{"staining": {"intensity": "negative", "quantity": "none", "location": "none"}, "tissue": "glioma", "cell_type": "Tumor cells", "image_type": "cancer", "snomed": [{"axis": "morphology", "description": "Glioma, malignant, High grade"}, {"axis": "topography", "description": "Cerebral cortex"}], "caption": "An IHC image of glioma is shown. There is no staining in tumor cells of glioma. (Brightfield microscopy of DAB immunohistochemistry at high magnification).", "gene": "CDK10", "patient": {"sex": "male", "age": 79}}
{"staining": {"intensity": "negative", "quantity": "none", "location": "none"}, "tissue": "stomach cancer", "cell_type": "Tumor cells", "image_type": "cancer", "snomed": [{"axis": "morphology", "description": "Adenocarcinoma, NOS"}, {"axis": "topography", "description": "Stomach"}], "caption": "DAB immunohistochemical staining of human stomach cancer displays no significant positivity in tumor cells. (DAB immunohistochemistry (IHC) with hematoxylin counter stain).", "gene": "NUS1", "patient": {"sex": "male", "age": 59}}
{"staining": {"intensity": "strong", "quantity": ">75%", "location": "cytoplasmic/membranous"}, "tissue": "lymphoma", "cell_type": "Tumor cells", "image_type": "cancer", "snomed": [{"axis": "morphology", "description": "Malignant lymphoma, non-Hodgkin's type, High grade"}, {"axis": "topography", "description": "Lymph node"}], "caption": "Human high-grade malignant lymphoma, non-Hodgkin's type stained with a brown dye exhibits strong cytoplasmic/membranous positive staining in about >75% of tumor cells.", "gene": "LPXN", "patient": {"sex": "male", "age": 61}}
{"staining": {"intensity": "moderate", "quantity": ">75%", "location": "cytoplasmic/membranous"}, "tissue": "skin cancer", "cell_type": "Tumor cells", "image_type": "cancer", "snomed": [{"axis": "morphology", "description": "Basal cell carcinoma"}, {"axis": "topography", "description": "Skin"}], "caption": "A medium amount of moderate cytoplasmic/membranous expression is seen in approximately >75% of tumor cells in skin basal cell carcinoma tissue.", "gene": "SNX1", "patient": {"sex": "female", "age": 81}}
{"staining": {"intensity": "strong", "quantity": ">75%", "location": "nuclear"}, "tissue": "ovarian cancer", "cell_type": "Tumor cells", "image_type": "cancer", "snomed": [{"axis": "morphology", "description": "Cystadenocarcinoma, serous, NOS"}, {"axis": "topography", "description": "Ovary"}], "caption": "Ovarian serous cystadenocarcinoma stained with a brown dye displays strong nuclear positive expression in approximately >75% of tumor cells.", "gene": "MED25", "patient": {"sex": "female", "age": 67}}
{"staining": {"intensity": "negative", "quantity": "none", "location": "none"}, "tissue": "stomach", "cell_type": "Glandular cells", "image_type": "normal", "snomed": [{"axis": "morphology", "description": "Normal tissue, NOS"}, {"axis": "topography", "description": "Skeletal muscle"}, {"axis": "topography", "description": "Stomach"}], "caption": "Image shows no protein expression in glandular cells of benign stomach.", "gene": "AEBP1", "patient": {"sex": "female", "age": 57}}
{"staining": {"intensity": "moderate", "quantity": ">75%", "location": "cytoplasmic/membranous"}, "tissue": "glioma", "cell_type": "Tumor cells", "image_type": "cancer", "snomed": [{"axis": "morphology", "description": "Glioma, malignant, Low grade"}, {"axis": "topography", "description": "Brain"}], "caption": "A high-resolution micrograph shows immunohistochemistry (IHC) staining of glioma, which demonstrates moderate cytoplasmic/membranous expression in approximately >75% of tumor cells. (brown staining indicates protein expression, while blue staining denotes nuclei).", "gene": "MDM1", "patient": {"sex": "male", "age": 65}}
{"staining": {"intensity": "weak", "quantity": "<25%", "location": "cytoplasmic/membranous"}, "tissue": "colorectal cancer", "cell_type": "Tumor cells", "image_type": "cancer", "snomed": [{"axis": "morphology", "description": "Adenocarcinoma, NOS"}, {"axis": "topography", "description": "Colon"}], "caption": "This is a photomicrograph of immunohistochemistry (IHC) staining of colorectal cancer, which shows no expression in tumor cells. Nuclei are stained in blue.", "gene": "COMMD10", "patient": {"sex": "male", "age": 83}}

What is needed — No line may be left out; the records are to be transcribed in full.

Solution —
{"staining": {"intensity": "negative", "quantity": "none", "location": "none"}, "tissue": "glioma", "cell_type": "Tumor cells", "image_type": "cancer", "snomed": [{"axis": "morphology", "description": "Glioma, malignant, High grade"}, {"axis": "topography", "description": "Cerebral cortex"}], "caption": "An IHC image of glioma is shown. There is no staining in tumor cells of glioma. (Brightfield microscopy of DAB immunohistochemistry at high magnification).", "gene": "CDK10", "patient": {"sex": "male", "age": 79}}
{"staining": {"intensity": "negative", "quantity": "none", "location": "none"}, "tissue": "stomach cancer", "cell_type": "Tumor cells", "image_type": "cancer", "snomed": [{"axis": "morphology", "description": "Adenocarcinoma, NOS"}, {"axis": "topography", "description": "Stomach"}], "caption": "DAB immunohistochemical staining of human stomach cancer displays no significant positivity in tumor cells. (DAB immunohistochemistry (IHC) with hematoxylin counter stain).", "gene": "NUS1", "patient": {"sex": "male", "age": 59}}
{"staining": {"intensity": "strong", "quantity": ">75%", "location": "cytoplasmic/membranous"}, "tissue": "lymphoma", "cell_type": "Tumor cells", "image_type": "cancer", "snomed": [{"axis": "morphology", "description": "Malignant lymphoma, non-Hodgkin's type, High grade"}, {"axis": "topography", "description": "Lymph node"}], "caption": "Human high-grade malignant lymphoma, non-Hodgkin's type stained with a brown dye exhibits strong cytoplasmic/membranous positive staining in about >75% of tumor cells.", "gene": "LPXN", "patient": {"sex": "male", "age": 61}}
{"staining": {"intensity": "moderate", "quantity": ">75%", "location": "cytoplasmic/membranous"}, "tissue": "skin cancer", "cell_type": "Tumor cells", "image_type": "cancer", "snomed": [{"axis": "morphology", "description": "Basal cell carcinoma"}, {"axis": "topography", "description": "Skin"}], "caption": "A medium amount of moderate cytoplasmic/membranous expression is seen in approximately >75% of tumor cells in skin basal cell carcinoma tissue.", "gene": "SNX1", "patient": {"sex": "female", "age": 81}}
{"staining": {"intensity": "strong", "quantity": ">75%", "location": "nuclear"}, "tissue": "ovarian cancer", "cell_type": "Tumor cells", "image_type": "cancer", "snomed": [{"axis": "morphology", "description": "Cystadenocarcinoma, serous, NOS"}, {"axis": "topography", "description": "Ovary"}], "caption": "Ovarian serous cystadenocarcinoma stained with a brown dye displays strong nuclear positive expression in approximately >75% of tumor cells.", "gene": "MED25", "patient": {"sex": "female", "age": 67}}
{"staining": {"intensity": "negative", "quantity": "none", "location": "none"}, "tissue": "stomach", "cell_type": "Glandular cells", "image_type": "normal", "snomed": [{"axis": "morphology", "description": "Normal tissue, NOS"}, {"axis": "topography", "description": "Skeletal muscle"}, {"axis": "topography", "description": "Stomach"}], "caption": "Image shows no protein expression in glandular cells of benign stomach.", "gene": "AEBP1", "patient": {"sex": "female", "age": 57}}
{"staining": {"intensity": "moderate", "quantity": ">75%", "location": "cytoplasmic/membranous"}, "tissue": "glioma", "cell_type": "Tumor cells", "image_type": "cancer", "snomed": [{"axis": "morphology", "description": "Glioma, malignant, Low grade"}, {"axis": "topography", "description": "Brain"}], "caption": "A high-resolution micrograph shows immunohistochemistry (IHC) staining of glioma, which demonstrates moderate cytoplasmic/membranous expression in approximately >75% of tumor cells. (brown staining indicates protein expression, while blue staining denotes nuclei).", "gene": "MDM1", "patient": {"sex": "male", "age": 65}}
{"staining": {"intensity": "weak", "quantity": "<25%", "location": "cytoplasmic/membranous"}, "tissue": "colorectal cancer", "cell_type": "Tumor cells", "image_type": "cancer", "snomed": [{"axis": "morphology", "description": "Adenocarcinoma, NOS"}, {"axis": "topography", "description": "Colon"}], "caption": "This is a photomicrograph of immunohistochemistry (IHC) staining of colorectal cancer, which shows no expression in tumor cells. Nuclei are stained in blue.", "gene": "COMMD10", "patient": {"sex": "male", "age": 83}}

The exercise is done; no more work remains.